As the question of the productivity of people and things is constantly raised, it was predictable that experts would one day ask it about the Nobel Prizes, or rather their effects on the winners. For this study by the National Bureau of Economic Research (NBER, in English) unveiled in June, there were even six of them to look into the particular case of the Nobel Prize in Medicine and its impact on the productivity of its 1950 laureates. to 2010.
To do this, the team compared the number of scientific articles published before they received their prize and after, but also evaluated their influence on science (number of times these articles were subsequently taken up ) and originality (newness of the ideas put forward). As the Nobel is generally awarded to relatively old researchers and it would be normal if the productivity was no longer that of their youthful years, their production was also compared to that of the winners of another prestigious international medicine prize ( the Albert-Lasker Prize) of the same age as them.
Result: the productivity of our Nobel Prize winners has tended to decrease sharply, once the prize is in their pocket, both from the point of view of quantity and scope and originality. And this, both in relation to their own rate of production before their coronation and in relation to that of the winners of the other prestigious prize, but which is less known.
It is precisely that the Nobel Prizes often have the power to take obscure researchers known only by a handful of other laboratory rats like them and to transform them into international stars that everyone then wants to have as speakers, as a spokesperson for his movement or as guests at the table of other rich and famous people.
It seems that “once the winners have received the prize and the adulation, they waste away in vain sterility [et] “become pontificating chatterboxes, preaching to the world about ethics and futurology, politics and philosophy” rather than continuing to concentrate on their research, wrote, around twenty years ago, the “Nobel Prize winner in economics » Paul Samuelson, not without exaggerating a little.
The loss of productivity of the Nobel Prize winners is perhaps not only due to this diversion towards all kinds of new activities more or less linked to their field of expertise, note the authors of the NBER study. The fact of achieving supreme recognition perhaps also removes the constant pressure they had until then to defend the place and value of their research at every opportunity.
Since we are talking about the elite of the scientific elite, it is also possible that these individuals reach their full potential more quickly than others and, afterward, they may seem to be treading water.

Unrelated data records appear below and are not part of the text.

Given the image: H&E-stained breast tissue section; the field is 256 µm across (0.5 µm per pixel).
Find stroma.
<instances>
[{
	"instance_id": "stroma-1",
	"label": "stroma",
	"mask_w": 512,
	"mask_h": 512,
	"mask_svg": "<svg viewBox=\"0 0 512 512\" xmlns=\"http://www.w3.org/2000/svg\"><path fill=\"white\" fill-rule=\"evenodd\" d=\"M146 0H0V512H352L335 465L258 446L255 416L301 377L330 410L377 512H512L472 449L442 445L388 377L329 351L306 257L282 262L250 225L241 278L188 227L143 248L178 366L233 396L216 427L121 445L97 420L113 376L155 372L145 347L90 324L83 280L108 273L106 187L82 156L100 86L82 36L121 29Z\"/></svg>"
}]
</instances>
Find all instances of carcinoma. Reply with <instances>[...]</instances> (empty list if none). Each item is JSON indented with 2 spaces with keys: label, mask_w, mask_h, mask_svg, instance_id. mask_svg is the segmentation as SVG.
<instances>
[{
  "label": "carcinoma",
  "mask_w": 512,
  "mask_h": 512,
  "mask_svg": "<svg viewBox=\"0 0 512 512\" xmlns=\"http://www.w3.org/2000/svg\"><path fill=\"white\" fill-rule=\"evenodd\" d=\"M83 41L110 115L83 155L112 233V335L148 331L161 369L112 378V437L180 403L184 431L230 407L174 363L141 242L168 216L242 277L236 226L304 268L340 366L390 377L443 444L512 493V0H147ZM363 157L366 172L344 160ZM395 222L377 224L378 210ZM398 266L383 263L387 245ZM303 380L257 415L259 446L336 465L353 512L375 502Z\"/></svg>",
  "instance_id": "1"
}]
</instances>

What kind of productivity?
And then, there is sometimes something quite twisted in this way of measuring productivity in the field of research, physicist Peter Higgs told the British daily The Guardian in 2013 when he was on his way to collect his Nobel for having discovered a boson which now bears his name. He said it was difficult for him to imagine how he could have found the peace and quiet that were necessary for his discoveries if he had had to produce scientific articles and grant applications at the rate that Today we demand from researchers. “I don’t even think I could have gotten a job at a university. »

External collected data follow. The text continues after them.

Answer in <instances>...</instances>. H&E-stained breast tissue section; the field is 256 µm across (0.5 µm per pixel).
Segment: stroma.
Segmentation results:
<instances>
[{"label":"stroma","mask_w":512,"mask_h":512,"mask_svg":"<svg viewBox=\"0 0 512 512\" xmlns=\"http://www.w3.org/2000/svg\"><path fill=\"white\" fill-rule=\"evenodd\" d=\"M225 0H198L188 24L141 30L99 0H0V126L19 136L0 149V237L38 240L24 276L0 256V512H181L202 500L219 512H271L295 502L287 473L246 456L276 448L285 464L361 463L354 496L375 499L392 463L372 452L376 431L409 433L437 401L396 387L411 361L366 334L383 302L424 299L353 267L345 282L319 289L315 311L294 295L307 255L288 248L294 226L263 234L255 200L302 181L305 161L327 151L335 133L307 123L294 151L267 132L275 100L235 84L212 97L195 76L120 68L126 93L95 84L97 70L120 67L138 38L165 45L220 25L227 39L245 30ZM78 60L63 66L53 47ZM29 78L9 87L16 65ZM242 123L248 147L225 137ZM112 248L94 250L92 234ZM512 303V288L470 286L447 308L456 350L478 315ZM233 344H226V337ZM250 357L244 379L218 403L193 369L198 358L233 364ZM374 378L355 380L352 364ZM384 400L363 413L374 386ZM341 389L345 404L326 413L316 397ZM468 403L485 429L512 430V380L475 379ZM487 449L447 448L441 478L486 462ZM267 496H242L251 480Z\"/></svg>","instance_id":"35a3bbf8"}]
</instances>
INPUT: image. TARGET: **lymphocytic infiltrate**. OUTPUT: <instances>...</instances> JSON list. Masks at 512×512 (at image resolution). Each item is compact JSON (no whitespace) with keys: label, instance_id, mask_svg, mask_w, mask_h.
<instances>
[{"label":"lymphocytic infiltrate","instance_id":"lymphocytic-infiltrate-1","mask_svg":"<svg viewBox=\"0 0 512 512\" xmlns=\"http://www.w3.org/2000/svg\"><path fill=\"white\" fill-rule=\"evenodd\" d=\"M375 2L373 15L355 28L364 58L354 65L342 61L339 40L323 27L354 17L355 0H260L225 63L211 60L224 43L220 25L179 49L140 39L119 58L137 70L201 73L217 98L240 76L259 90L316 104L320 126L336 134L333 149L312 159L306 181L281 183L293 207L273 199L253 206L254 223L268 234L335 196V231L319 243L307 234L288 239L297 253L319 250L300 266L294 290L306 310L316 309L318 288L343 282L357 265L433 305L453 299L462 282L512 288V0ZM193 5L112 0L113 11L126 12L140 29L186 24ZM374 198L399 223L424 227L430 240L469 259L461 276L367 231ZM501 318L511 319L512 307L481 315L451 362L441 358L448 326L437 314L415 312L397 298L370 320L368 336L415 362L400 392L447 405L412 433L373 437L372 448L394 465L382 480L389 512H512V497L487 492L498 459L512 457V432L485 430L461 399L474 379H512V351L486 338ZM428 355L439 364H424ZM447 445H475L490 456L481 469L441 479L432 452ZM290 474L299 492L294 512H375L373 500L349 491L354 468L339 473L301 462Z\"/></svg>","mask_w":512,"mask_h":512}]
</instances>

Should we still conclude that the Nobel Prizes paradoxically deprive us of part of the work of our most brilliant minds by wanting to reward them?

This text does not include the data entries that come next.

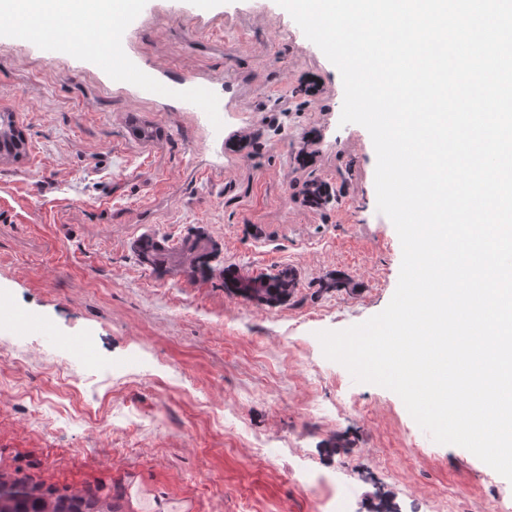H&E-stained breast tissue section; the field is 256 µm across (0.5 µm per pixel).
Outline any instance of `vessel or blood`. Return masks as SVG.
I'll return each mask as SVG.
<instances>
[{
  "mask_svg": "<svg viewBox=\"0 0 512 512\" xmlns=\"http://www.w3.org/2000/svg\"><path fill=\"white\" fill-rule=\"evenodd\" d=\"M146 0H56L59 12L67 13L77 9L95 17L101 28L107 30L113 41L111 49L89 52L84 42L72 35H63L59 29L42 26L33 21L37 38L43 52L50 56L68 54L88 56L101 68L112 72L113 76L142 86L153 93H161L181 99L189 107L199 112L214 111L211 92L205 85L181 78L172 84L154 82L150 70L133 62L118 47V41L127 26L132 24L142 12Z\"/></svg>",
  "mask_w": 512,
  "mask_h": 512,
  "instance_id": "obj_1",
  "label": "vessel or blood"
}]
</instances>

It must be remembered that these prizes are also a powerful tool for promoting and popularizing science among decision-makers, the public in general and potential successors in particular, underline the authors of the NBER study.
But perhaps, in fact, we could wait until scientists are a little further along in their careers before awarding them to them, said a winner this summer in an interview with the journal Scienceeven if the average age of winners is already continuing to increase and now stands at 68 years old.